Smith agreed that early entry into the STEM fields enables children to “see themselves” in those fields, and not just assume “I can’t do math; I can’t do science.”
“It also helps a lot of students who might naturally be more mechanical – it gives them another avenue – and it just makes science fun,” Smith said. “At the end of the day, we ask the faculty, ‘Are the kids happy?’ That’s the bottom line; that’s how we gauge everything, because a happy kid is going to be a successful kid.”
The individualized attention is working. In recent years, Our Lady of the Lake alumni have been among the top graduates at St. Paul’s, St. Scholastica Academy, Archbishop Hannan and Jesuit high schools. Its students also consistently score in the top 10% in every elementary grade level that is tested, Smith said.

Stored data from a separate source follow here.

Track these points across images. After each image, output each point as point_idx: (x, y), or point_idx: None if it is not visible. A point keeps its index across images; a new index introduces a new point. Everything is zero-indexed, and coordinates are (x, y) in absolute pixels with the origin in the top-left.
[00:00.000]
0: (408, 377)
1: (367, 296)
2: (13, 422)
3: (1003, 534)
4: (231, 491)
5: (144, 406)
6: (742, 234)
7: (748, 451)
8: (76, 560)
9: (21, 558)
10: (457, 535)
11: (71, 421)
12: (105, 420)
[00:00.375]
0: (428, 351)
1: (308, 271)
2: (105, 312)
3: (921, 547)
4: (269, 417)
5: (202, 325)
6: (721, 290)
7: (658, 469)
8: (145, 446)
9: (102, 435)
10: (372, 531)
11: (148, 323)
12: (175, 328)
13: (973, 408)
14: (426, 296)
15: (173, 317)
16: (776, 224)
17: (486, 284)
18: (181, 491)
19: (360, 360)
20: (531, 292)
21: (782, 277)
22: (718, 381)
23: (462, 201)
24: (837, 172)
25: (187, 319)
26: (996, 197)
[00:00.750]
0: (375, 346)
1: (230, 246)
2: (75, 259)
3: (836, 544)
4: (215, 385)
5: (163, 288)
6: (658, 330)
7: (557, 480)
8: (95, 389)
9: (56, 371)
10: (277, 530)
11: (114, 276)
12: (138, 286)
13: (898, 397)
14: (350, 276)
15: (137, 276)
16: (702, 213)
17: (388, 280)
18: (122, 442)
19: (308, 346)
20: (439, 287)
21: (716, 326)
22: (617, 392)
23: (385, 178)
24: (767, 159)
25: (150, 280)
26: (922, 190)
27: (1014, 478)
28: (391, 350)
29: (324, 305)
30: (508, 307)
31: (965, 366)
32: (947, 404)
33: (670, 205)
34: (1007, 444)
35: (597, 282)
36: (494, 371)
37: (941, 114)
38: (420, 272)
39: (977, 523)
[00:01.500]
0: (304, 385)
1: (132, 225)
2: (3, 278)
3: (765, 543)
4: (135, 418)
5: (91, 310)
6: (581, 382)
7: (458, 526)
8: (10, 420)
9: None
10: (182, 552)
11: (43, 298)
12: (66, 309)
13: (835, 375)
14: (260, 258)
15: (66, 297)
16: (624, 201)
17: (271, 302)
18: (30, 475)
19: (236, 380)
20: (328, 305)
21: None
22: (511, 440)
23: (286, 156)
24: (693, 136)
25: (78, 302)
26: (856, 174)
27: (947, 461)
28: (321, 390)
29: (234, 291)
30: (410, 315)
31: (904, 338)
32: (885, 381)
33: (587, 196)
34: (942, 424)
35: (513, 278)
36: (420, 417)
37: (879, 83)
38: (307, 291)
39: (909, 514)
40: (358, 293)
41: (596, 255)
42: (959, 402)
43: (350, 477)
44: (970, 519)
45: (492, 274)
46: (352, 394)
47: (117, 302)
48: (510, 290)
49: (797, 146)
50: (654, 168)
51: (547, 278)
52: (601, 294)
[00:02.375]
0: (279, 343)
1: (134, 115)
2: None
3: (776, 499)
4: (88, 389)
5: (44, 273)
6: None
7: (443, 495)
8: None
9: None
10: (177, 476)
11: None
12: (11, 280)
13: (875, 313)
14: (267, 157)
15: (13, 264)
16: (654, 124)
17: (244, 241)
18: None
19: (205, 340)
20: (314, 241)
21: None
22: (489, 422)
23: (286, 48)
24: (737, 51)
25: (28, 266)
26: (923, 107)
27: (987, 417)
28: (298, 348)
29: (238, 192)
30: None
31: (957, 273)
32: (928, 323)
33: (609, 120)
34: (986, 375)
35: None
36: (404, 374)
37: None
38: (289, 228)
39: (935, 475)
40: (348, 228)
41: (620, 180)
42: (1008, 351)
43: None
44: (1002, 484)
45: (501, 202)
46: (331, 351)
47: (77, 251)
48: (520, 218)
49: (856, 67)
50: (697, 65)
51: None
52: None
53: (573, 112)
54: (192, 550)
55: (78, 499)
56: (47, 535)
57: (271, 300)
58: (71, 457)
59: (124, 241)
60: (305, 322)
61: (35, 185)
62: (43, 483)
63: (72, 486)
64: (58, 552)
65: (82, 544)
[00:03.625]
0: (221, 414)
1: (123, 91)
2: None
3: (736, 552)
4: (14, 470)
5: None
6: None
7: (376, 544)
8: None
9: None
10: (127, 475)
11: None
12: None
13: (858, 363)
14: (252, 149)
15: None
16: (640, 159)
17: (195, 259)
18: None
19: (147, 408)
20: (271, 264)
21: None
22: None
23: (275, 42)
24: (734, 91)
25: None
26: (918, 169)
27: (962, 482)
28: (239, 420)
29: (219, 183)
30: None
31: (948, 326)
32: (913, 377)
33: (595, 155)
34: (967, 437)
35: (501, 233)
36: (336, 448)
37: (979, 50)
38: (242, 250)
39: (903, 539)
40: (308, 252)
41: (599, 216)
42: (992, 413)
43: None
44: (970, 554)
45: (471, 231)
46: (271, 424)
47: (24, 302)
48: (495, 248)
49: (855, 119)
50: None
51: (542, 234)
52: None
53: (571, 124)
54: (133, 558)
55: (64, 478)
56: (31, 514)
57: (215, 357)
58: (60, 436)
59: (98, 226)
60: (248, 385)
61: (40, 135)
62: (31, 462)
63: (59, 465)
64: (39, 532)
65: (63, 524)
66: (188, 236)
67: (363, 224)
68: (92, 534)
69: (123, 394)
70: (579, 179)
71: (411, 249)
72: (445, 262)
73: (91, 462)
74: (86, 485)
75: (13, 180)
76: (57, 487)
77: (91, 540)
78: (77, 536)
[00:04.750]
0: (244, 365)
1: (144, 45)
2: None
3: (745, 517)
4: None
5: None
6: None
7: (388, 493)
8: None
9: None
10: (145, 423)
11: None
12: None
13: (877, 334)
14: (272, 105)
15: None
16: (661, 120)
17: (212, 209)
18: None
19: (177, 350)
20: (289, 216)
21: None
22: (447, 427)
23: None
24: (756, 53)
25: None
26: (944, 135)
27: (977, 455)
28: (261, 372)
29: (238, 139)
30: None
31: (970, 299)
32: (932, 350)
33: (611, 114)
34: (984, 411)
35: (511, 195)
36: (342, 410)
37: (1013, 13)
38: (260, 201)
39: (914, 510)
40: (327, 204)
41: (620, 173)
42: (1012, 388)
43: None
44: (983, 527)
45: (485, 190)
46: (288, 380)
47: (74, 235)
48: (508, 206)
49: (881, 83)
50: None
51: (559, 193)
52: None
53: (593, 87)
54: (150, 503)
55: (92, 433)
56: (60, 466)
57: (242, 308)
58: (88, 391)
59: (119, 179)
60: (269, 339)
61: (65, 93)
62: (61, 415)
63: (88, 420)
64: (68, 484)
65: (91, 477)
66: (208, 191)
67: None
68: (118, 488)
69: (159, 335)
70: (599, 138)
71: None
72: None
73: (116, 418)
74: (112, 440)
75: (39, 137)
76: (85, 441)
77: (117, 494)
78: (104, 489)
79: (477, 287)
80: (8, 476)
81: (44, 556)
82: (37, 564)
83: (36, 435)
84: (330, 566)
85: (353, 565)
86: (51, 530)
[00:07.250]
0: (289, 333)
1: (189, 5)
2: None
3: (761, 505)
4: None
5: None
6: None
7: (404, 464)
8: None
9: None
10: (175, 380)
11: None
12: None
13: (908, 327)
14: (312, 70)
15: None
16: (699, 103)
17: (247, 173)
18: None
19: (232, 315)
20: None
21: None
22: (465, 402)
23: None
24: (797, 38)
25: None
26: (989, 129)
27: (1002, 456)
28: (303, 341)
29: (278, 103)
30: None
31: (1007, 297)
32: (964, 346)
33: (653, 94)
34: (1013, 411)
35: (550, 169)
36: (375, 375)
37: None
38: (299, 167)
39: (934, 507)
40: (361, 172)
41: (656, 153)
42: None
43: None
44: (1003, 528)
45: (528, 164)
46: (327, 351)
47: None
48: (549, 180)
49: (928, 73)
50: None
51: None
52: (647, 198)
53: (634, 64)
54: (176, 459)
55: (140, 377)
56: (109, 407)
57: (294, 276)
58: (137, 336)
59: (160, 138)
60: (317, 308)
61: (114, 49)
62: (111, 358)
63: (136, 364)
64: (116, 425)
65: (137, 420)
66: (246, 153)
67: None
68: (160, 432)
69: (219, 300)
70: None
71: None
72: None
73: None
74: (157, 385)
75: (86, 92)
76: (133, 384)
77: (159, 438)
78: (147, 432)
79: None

After the 2020 designation was announced by Secretary DeVos, Smith addressed his students in a live feed from the school’s Media Center, backed by blue streamers and letter-shaped balloons spelling out “#3peat.” Each student received a garland of blue beads, blue cookies and classroom visits from their school mascot, OLLie the Cardinal.
Our Lady of the Lake was one of four Louisiana non-public schools to receive the 2020 Blue Ribbon; the other three are located in Baton Rouge and Lafayette.